Down to the last word, output the records below, skipping any images.

===== DATA PROVIDED =====

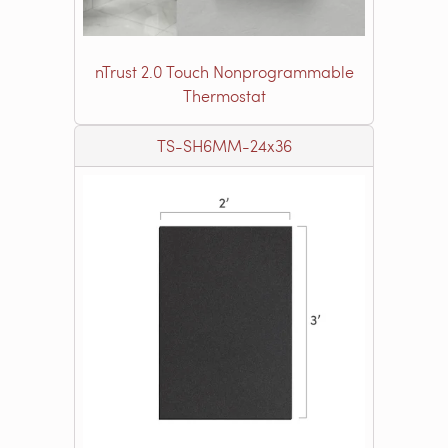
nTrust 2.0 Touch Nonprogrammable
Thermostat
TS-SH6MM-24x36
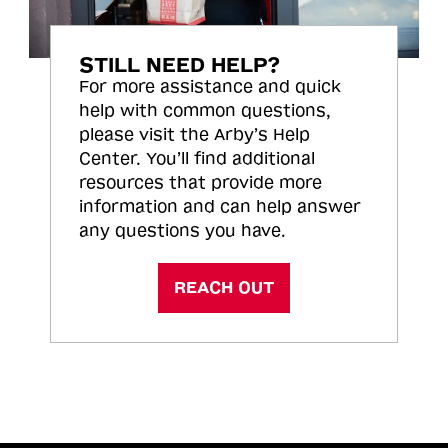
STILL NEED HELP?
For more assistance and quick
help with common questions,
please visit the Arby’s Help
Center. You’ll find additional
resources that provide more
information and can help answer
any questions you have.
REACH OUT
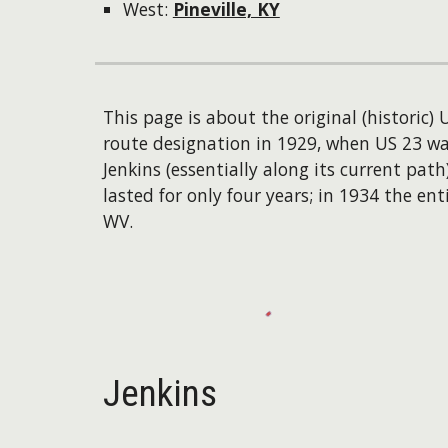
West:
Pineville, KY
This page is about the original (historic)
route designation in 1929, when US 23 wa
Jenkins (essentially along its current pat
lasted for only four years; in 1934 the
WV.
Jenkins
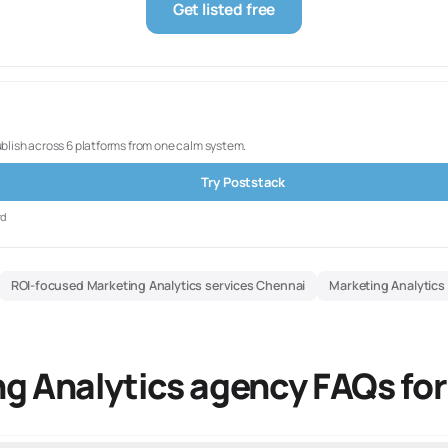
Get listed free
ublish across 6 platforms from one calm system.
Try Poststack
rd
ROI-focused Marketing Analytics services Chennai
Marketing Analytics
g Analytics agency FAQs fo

=====

» **RESULT FOR THIS EXERCISE**:
nTrust 2.0 Touch Nonprogrammable
Thermostat
TS-SH6MM-24x36
STILL NEED HELP?
For more assistance and quick
help with common questions,
please visit the Arby’s Help
Center. You’ll find additional
resources that provide more
information and can help answer
any questions you have.
REACH OUT
West:
Pineville, KY
This page is about the original (historic)
route designation in 1929, when US 23 wa
Jenkins (essentially along its current pat
lasted for only four years; in 1934 the
WV.
Jenkins
Get listed free
ublish across 6 platforms from one calm system.
Try Poststack
rd
ROI-focused Marketing Analytics services Chennai
Marketing Analytics
g Analytics agency FAQs fo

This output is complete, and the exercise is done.